There were always black men in Falcon movies, but they were few and far between. And they’d have titles like Mandingo, or be put in thug roles. I wish I could say it’s changed much in today’s porn. The racial politics of Falcon in the ‘80s was one of the early and compelling reasons that we wanted to make this film. We had one director tell us he had to fight to cast a brunettes, because Chuck only wanted to film blonds. Part of it was Chuck — his own racial issues, his own sexual biases — but part was also the fact that he’d been busted for selling interracial porn. And of course, the gay male market can be tremendously racist as well. I wish I could say that’s changed today.
Being a pornographer in the 1970s was a risky occupation. How did the filmmakers avoid being arrested?
It was difficult. In the beginning, it was all underground — you sold porn like you might sell drugs today. Getting caught get you sent to federal prison for years — for one movie! So it was a secret society. You found customers through word of mouth, you didn’t send things to politically conservative states (like Texas or Utah). You avoided having your picture taken, which is one of the reasons we have so little footage of Chuck. You kept your locations secret, and you tried not to draw attention to yourself. And still, many directors, like Matt Sterling and William Higgins, were either sent to prison or driven out of the country.
Chuck had shipped a 8mm film to an address in Tennesee, that turned out to be a member of law enforcement looking to entrap him. In the ‘70s, obscenity was defined by “community standards,” so if the Feds wanted to get you, they’d trick you into shipping something into a socially conservative local. In this case, it was an interracial film. He was indicted along with Matt Sterling, but Chuck threw tons of money at the case, so that he could delay it and have it moved to San Francisco, where he prevailed. Matt Sterling, who was always more cautious with money, did not, and went to prison in Texas.
Chuck was initially an outsider but his wealth and power opened a lot of powerful doors for him. He was even photographed with the Clintons. Did they know who he was? Did Chuck have political influence?
Some did and some didn’t. Chuck was often in the closet about where his wealth came from, and for many in politics it was an open secret. But it certainly came back to bite him.
Chuck certainly contributed financially, and I think he thought of that as his real legacy — the National AIDS Memorial Grove in SF, the Gay and Lesbian Center, the Human Rights Campaign and the Gay and Lesbian Victory Fund. But I look at his films as even more important. I think for many gay men, they were the original “It Gets Better” video, a way to imagine that life could be different, that life could be fulfilling, that you could be sexual and happy, rather than lonely and suicidal.
How has adult filmmaking changed since Chuck’s heyday?
In some ways, it’s returned to those early days — 15 minute ‘loops’ shot in hotels and bedrooms. At a screening in San Francisco, Falcon director John Rutherford said his budget for a big film in the ’90s was $500,000. Today, it’s $15,000.
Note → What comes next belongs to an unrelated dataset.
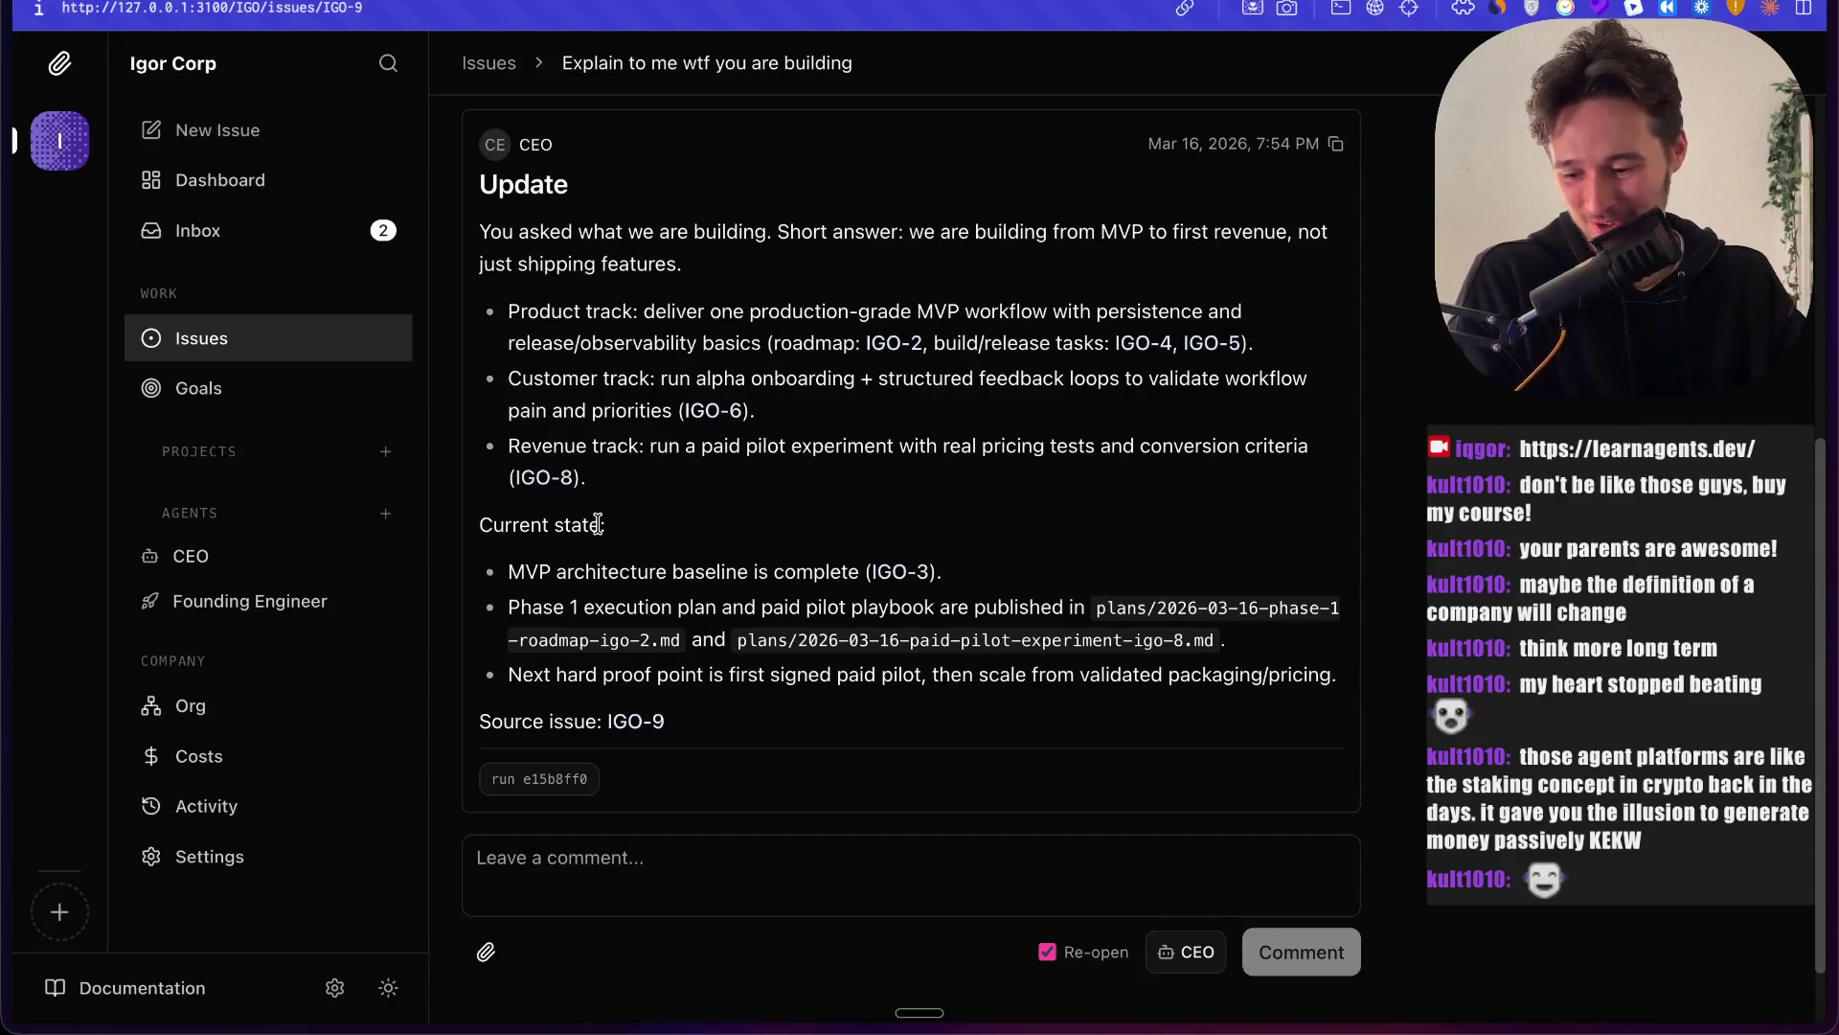
{"action": "scroll", "coordinate": [598, 524], "scroll_direction": "up", "scroll_amount": 5}
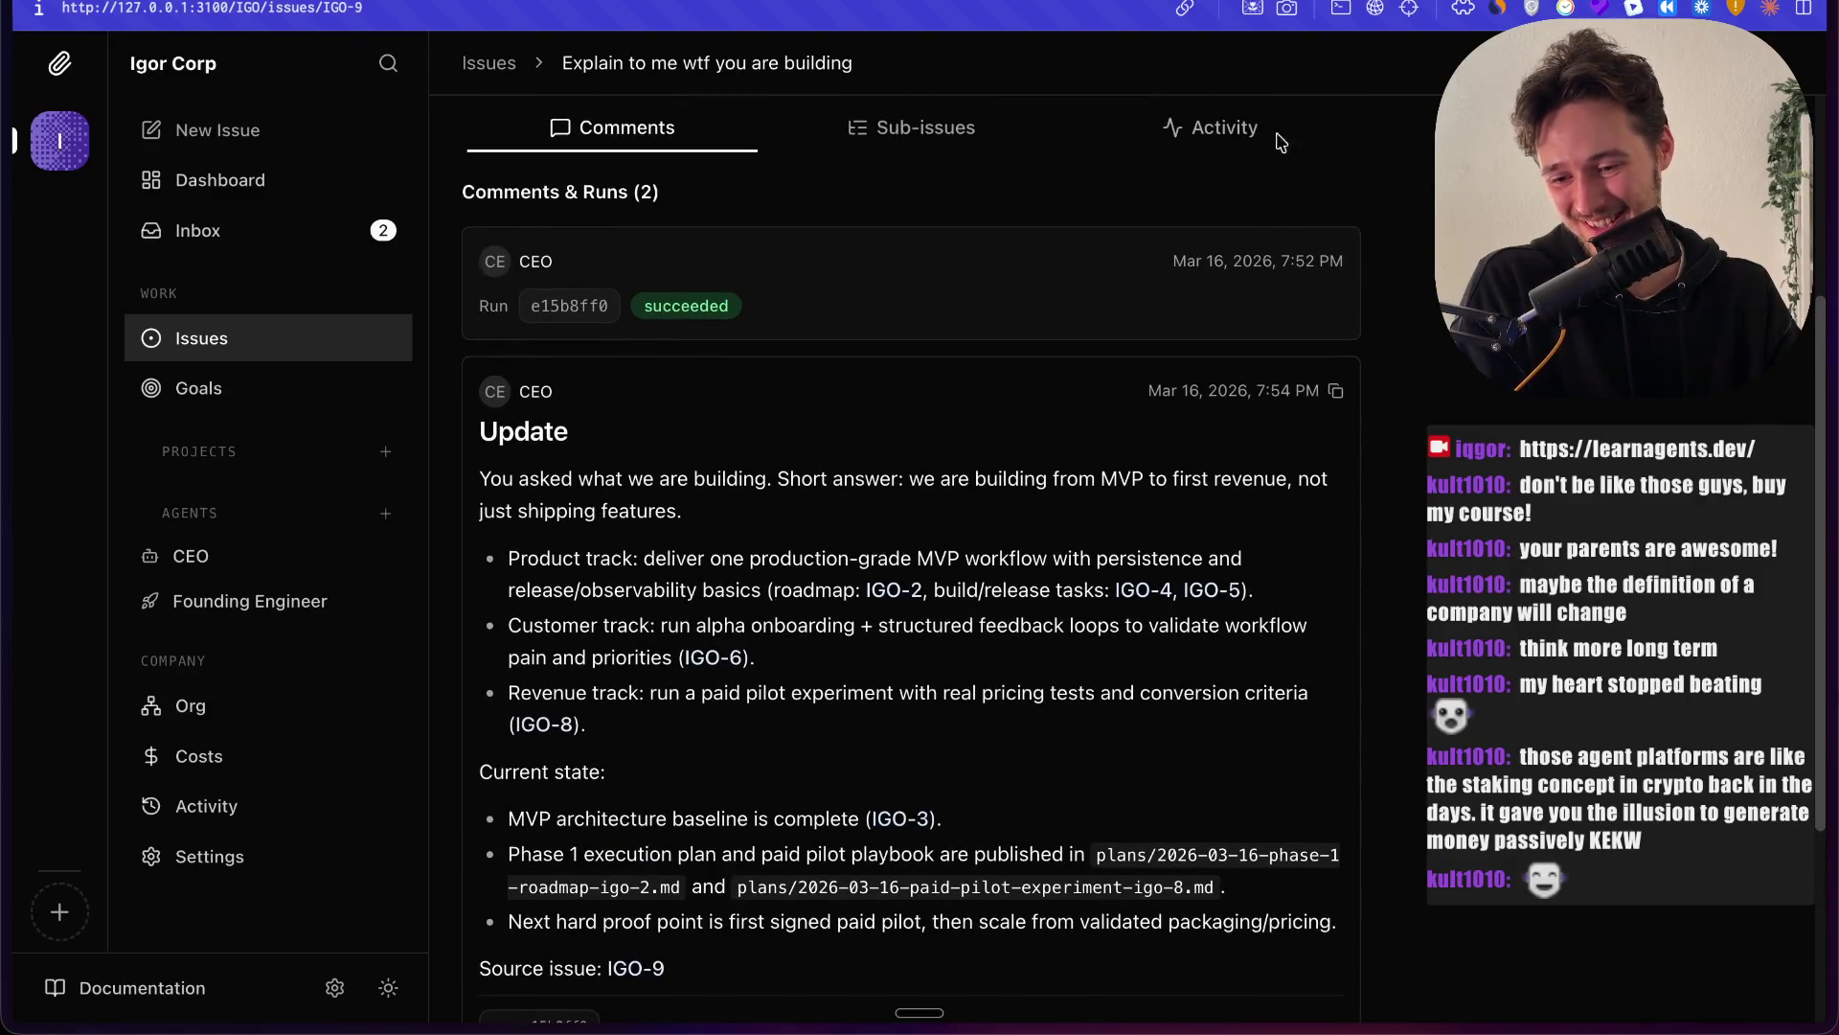
{"action": "left_click", "coordinate": [1275, 144]}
We talked to a lot of former Falcon stars, and it really ran the gamut. Some were selling real estate, and the industry was a distant memory. Others were married, or doing personal training, or working in the industry as a director. And others were having a harder time getting by. As a culture, we’re often backward in the way we treat porn stars — treat them like they’re wearing a scarlet letter, and then blame them when they can’t escape their past.
What do you see as Chuck’s legacy?
That it’s important to be proud of who you are, and to not let people shame you for your sexuality. There were groups that wouldn’t accept Chuck because of what he did for a living, even within our own community. As gay people, we’re more than just our sexuality, sure, but it doesn’t mean that we should be embarrassed, or hide it just because the Christian right is scared of it. It’s something to celebrate, and to be proud of.